** Extrait du document **

Un contrôle accru sur les produits à risque

INTERMÉDIATION EN BIENS DIVERS
L’appétit des épargnants pour des investissements plus rémunérateurs n’a pas échappé à certains intermédiaires qui se sont dès lors emparés du créneau. Manuscrits, vins, diamants, minerais et métaux rares… l’offre est pléthorique et les contentieux se multiplient. A titre d’exemple, avant de faire l’objet de poursuites judiciaires, les membres du réseau Marble Art Invest – spécialisés dans le courtage en art contemporain – et leurs distributeurs – notamment des CGP – ont été condamnés en 2014 par l’Autorité des marchés financiers (AMF) à des amendes allant de 4.500 euros à un million d’euros. Au terme des prestations proposées, la Commission des sanctions a retenu que les mis en cause avaient la qualité d’intermédiaires en biens divers et qu’à ce titre, ils auraient dû se soumettre au contrôle de l’AMF préalablement à la diffusion de leurs produits. Depuis, la loi Sapin II de décembre 2016 a révisé le dispositif de contrôle des investissements atypiques (L’Agefi Actifs n°690, p. 23).
Contrôle a priori.
Désormais, quelle que soit la catégorie du produit, tous les intermédiaires en biens divers doivent soumettre leur documentation promotionnelle à l’examen de l’AMF qui en vérifie la conformité, préalablement à toute communication ou démarchage auprès du public. Le législateur a entendu remédier à une distorsion de traitement en uniformisant le régime de contrôle a priori des activités de ces intermédiaires. Pour rappel, la loi Hamon du 17 mars 2014 (1) a institué deux régimes juridiques distincts, l’un dit « normal », l’autre « allégé » pour encadrer les biens divers. Jusque-là, l’AMF exerçait un contrôle préalable uniquement sur les biens du régime « normal » visés au I de l’article L.550-1 du CMF – c’est-à-dire les produits dont le client délègue la gestion ou ceux qui offrent une faculté de reprise ou d’échange et la revalorisation du capital investi. A contrario, la seconde catégorie de biens visée par le CMF – celle soumise à un « régime allégé » (art. L550-1, II du CMF) – était exemptée de vérification a priori. C’est seulement en cours de vie du produit que le régulateur pouvait se faire communiquer les documents promotionnels pour en vérifier la régularité.

** Données fournies **
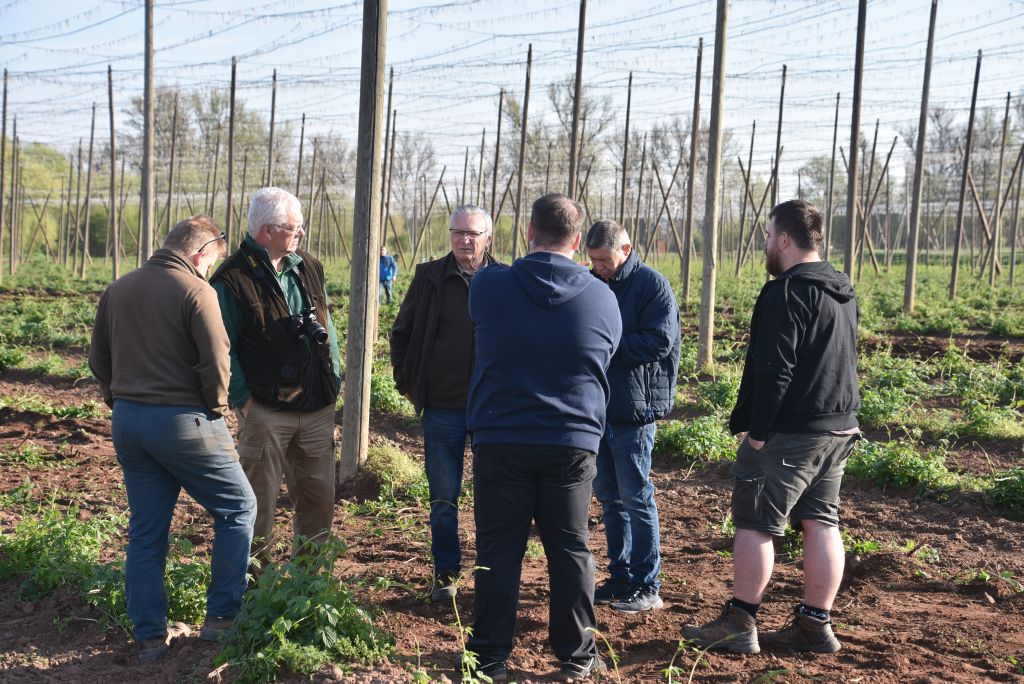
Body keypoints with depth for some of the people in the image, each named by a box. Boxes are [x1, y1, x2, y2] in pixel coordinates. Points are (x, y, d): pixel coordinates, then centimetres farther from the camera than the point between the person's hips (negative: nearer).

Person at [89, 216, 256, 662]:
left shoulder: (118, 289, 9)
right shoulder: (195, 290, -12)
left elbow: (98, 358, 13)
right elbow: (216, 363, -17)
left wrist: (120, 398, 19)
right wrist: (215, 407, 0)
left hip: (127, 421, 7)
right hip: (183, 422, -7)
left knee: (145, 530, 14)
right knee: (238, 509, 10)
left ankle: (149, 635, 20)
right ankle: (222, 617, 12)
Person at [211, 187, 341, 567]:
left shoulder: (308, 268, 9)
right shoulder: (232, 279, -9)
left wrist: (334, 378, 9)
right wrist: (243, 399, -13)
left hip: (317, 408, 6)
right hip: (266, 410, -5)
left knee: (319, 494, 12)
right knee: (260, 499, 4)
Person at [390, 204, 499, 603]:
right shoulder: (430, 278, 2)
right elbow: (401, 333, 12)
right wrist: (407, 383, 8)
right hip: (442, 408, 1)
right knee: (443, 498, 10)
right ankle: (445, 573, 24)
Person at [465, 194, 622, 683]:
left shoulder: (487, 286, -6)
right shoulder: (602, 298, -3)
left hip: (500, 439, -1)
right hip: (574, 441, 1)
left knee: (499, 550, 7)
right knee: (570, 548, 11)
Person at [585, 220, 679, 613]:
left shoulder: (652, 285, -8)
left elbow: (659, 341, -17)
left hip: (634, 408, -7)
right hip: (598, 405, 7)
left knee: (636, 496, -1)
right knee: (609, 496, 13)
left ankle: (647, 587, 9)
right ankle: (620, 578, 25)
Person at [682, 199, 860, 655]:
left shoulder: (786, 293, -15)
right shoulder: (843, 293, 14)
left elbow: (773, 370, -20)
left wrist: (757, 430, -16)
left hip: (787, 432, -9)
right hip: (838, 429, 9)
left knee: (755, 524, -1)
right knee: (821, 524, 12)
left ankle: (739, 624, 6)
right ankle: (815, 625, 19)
==
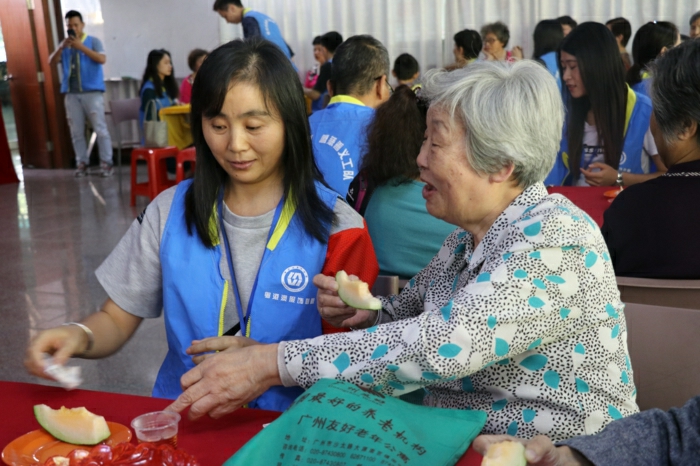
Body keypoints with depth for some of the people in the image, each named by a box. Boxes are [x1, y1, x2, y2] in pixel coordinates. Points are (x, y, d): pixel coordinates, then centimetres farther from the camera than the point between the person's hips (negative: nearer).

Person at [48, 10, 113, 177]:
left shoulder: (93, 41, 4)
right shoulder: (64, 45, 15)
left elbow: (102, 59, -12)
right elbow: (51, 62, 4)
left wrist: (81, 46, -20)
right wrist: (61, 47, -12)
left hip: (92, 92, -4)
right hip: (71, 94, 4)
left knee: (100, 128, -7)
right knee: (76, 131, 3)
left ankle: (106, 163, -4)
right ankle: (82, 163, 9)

** Exercices à faire **
1. Les affirmations suivantes sont-elles conformes à l'extrait du document ? Répondez par oui ou non pour chacune, en citant textuellement les mots qui tranchent. (a) La loi Sapin II date de décembre 2016. (b) La loi Hamon a créé un régime juridique unique pour encadrer les biens divers. (c) Les biens relevant du régime allégé faisaient l'objet d'une vérification a priori.
2. Extrayez des enregistrements, s'il vous plaît, chaque ligne qui contient le mot « ankle ».

** Réponses dans l'ordre **
1.
(a) Oui : « la loi Sapin II de décembre 2016 ».
(b) Non : « a institué deux régimes juridiques distincts ».
(c) Non : « était exemptée de vérification a priori ».

2.
left ankle: (149, 635, 20)
right ankle: (222, 617, 12)
right ankle: (445, 573, 24)
left ankle: (647, 587, 9)
right ankle: (620, 578, 25)
left ankle: (739, 624, 6)
right ankle: (815, 625, 19)
left ankle: (106, 163, -4)
right ankle: (82, 163, 9)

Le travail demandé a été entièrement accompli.